The commission voted at its May 20 meeting to decertify Robert Green and fine him $20,000. Green is seeking the Republican nomination for the LD7 Senate seat.
Green, a business development director for a telecommunications company, is no longer eligible for Clean Elections funding, but said he plans to continue his campaign as a privately funded candidate.
Green acknowledged that the disqualified forms were collected “improperly,” but said they were collected by a campaign volunteer who contacted him through the website Craigslist. He said the volunteer stopped contacting him after about three weeks of work, and he did not keep her name or phone number. Green said he does not know where the volunteer got the $5 contributions that were turned in with the disqualified forms.
“I did have a volunteer gather forms that, it appears, were done incorrectly,” Green said. “And unfortunately, in my naiveté, I put my signature on those forms.”
Green’s decertification came after the Maricopa County Recorder’s Office determined that two of the 12 signatures taken as a random sample were invalid. The recorder’s office ultimately rejected 136 of Green’s 265 $5 contributions. The Arizona Secretary of State’s Office contracted with Affiliated Forensic Laboratory, an independent company with expertise in handwriting and signature analysis, and the lab determined that the questionable signatures were probably written by one to three people.
The CCEC hired The Drake Group, a private firm, to contact the signatories listed on the 136 forms. According to a report written by CCEC Executive Director Todd Lang, 62 said they did not sign the forms or contribute to Green’s campaign, while another 53 could not be contacted. Twenty-one of the rejected forms were found to be valid.
Michael Becker, voter education manager for the CCEC, said the incident demonstrated that the system for verifying $5 contributions worked.
“It was able to catch the questionable forms before any funding was given to the gentleman or anything like that. So the process worked the way it should,” Becker said.

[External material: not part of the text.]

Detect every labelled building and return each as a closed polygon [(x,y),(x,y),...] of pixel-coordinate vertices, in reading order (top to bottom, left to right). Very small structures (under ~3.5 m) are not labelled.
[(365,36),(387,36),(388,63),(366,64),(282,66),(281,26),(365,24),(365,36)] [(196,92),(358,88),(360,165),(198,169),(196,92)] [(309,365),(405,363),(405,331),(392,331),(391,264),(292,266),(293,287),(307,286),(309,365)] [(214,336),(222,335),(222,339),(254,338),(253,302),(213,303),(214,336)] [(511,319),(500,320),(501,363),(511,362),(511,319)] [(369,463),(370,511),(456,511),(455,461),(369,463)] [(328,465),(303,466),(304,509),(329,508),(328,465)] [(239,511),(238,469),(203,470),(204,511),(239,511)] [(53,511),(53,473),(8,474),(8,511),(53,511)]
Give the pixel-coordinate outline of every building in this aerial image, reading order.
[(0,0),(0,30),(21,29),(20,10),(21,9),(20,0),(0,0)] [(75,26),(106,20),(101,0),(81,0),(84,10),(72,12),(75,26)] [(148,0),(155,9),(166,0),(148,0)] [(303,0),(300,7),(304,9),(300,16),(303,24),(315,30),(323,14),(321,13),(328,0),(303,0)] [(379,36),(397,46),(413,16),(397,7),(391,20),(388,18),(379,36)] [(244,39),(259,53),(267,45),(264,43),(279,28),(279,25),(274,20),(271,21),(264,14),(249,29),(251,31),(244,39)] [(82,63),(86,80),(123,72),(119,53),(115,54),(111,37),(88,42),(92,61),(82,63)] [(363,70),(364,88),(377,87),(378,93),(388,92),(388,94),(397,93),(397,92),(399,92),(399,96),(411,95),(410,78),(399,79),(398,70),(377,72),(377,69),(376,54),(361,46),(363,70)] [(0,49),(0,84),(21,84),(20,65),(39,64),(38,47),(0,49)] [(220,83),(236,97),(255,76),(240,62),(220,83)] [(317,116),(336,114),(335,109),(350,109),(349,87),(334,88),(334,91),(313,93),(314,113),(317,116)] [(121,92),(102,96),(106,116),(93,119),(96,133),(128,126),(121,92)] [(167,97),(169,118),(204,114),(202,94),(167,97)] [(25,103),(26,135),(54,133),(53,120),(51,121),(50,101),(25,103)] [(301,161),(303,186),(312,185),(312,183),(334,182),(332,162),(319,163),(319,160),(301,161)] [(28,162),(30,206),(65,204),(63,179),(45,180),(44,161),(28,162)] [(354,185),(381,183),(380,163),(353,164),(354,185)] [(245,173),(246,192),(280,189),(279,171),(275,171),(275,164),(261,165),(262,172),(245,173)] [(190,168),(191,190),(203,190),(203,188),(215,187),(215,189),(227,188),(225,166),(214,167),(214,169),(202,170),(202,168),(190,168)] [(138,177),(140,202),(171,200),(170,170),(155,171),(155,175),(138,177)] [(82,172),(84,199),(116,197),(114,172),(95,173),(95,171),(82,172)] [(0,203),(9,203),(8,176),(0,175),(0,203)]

Green said he does not have the money to pay the $20,000 fine, and said he may appeal the decertification. Becker said Green has until June 3 to appeal the decision to an administrative law judge.
“They seem to be going after me with a lot of gusto throughout the whole process,” Green said.
Lang recommended that Green face the maximum fine of $31,000 – $500 for each invalid signature – but the commission reduced that amount. Lang said the CCEC will likely refer the case to the Attorney General’s Office.